Safety at the Gas Pumps

Safety at the Gas Pumps

I grew up listening to stories from my grandfather talk about “the good old days”. He would tell us stories about his childhood, how he met my grandmother, and his time in the army. I can remember him telling me how the gas stations used to be called “Service Stations” meaning there would be a young man who would come out to your car to fill your car with gas. While your car was being pumped, he would wash the front and back windows of your car, check your oil and accept your payment for the gas. You never had to get out of the car and pump your own gas.

On January 1st 2016 New Jersey became the last state where it’s illegal to pump your own gas. Prior to January 1st 2016, residents in Oregon couldn’t fill their own gas either. New Jersey states that the reason for the self-serve ban is because:

“…It is in the public interest that gasoline station operators have the control needed over that activity to ensure compliance with appropriate safety procedures, including turning off vehicle engines and refraining from smoking while fuel is dispensed.”

While pumping your own gas can be dangerous, if you prefer the self-serve method and don’t live in New Jersey, there are some simple safety guidelines to keep you perfectly safe at the pump.

Turn Off Your Car
As with many of these safety tips, fuel vapers are what pose the real danger, especially when your car is running. If a spark from your car contacts fuel vapors at the station than you could be in real danger.

The most common way a car emits sparks is from the exhaust pipe due to old worn out spark plugs.

As a safety preventive measure, it’s good practice to have your spark plugs looked at every time you change your oil.

Use Your Emergency Brake
Its always a good idea to put your emergency brake on when you go into the store to pay for the gas or buy a drink so that your car doesn’t roll away. Additionally, should someone try to steel your car, or your kids start playing in the front seat, it will make it harder for the car to go anywhere with the emergency brake on.

Just check out this video of a guy who forgot to put his car in park.

Don’t Get Back Into Your Car
This may be hard to do in colder weather, but the number of fires at gas stations due to static is on the rise all over the country. According to Steve Fowler, a static electricity expert, “Most of these fires are caused by drivers who get back into their cars while the gas is still pumping.
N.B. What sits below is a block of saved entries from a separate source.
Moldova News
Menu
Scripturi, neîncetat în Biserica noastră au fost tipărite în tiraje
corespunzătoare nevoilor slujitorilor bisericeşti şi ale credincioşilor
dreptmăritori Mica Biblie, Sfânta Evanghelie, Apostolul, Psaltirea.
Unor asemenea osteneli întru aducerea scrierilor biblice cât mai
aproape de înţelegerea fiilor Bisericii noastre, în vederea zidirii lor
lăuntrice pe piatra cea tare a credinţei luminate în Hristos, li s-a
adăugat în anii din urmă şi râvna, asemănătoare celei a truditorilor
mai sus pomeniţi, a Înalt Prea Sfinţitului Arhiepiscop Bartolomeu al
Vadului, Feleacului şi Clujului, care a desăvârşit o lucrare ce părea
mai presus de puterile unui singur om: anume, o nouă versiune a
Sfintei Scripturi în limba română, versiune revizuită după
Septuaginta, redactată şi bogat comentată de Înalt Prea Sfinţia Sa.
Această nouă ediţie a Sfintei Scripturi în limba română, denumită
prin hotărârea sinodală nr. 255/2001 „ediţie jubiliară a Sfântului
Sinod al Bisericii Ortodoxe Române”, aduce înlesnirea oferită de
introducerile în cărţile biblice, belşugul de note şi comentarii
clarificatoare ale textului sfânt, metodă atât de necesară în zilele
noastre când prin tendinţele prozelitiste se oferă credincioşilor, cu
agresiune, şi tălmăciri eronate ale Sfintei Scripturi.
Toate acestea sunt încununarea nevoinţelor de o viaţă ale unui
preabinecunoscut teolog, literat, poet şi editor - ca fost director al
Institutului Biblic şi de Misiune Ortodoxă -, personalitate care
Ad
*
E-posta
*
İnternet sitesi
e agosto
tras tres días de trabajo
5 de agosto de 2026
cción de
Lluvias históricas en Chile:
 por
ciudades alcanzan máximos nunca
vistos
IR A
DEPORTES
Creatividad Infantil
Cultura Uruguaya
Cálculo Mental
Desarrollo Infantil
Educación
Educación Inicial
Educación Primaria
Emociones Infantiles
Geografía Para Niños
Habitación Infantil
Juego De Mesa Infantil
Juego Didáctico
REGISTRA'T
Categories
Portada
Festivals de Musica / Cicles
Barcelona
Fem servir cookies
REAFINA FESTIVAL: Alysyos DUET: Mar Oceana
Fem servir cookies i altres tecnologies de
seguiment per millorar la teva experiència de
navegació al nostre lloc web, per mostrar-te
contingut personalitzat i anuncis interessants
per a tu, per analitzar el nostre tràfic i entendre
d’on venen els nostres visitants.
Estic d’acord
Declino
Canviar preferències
By getting into their seats, they are building up static electricity.”

When you get back into the car, your body builds up static from rubbing on the seat, clothing or carpet of the car. Once the gas is done pumping and you reach for the gas nozzle the static that your body has built up could cause a spark that may ignite a fire from the fuel vapers around the nozzle.

A good safety practice to prevent static fires is to touch the door of your car with your fingers to get rid of your static.

** Should a static fire start while you are at the gas pump, do not remove the nozzle from the car, rather focus on getting any passengers out of the car and to safety. Then seek help and call 911.

Don’t Ever Smoke
Never ever smoke while pumping gas! Not only is smoking bad for your health but smoking while pumping your gas is a much greater risk of starting a fire than static.

Look how serious this gas station attendant reacted to someone smoking while pumping their gas!

Look Before you Drive Away
When you’re done pumping your gas, be sure to double check that you:
1- Removed gas nozzle from your car,
2- screwed on the gas cap,
3- and shut the gas cover door

Have you ever seen a car driving down the road with their gas cover door open, gas cap off or even part of the gas pump still stuck inside their car? I have, and while it is embarrassing, it’s also dangerous. Always ensure that you remove the nozzle and cover the gas tank to prevent any gas spills.

Keep Gas Off Your Skin and Out of Your Eyes
According to the CDC, prolonged contact with gasoline and its vapors can cause skin, eyes and lung inflammation. If you do get gas on your skin or in your eyes, quickly wash your hands with soap and running water. For your eyes, run cool water on them for a minimum of 15 to 20 minutes or until the burning and irritation stops.

Watch this video that explains what to do if you get gas or other chemical products in your eyes.
Washing your eyes video

Keep Kids in the Car
There are several safety reasons why you should keep your kids in the car when fueling up your car. A gas station can be a busy place with cars constantly coming and going. A driver may not see them as they are turning into the pumping area and may hit them.

Additionally, you do not want your kids to get gas in their eyes…This happened to me when I was about 7 years old. I got out of the car when my dad was putting gas in the car. When he was not looking, I went up to the gas nozzle to have a look. Just as approached, the car tank filled and the nozzle popped to stop but also squirted out a good amount of gas directly into my eyes!

Hearing my screams, my dad quickly scooped me up and ran into the gas station’s restroom where he worked for what seemed like forever to flush out my eye completely with water.

Keep your kids in the car and away from the gas pumps to best assure their safety.

Myth:
My wife is always nervous about using her cell phone in the car at a gas station. This was recently discovered to be just a myth. The only hazards of phones at gas stations is the static they may have clinging to them that we discussed earlier.

Conclusion:
Pumping your gas should not cause stress over the possible dangerous. However, being alert to the hazards and making common sense safety practices a habit will help you and your family stay safe.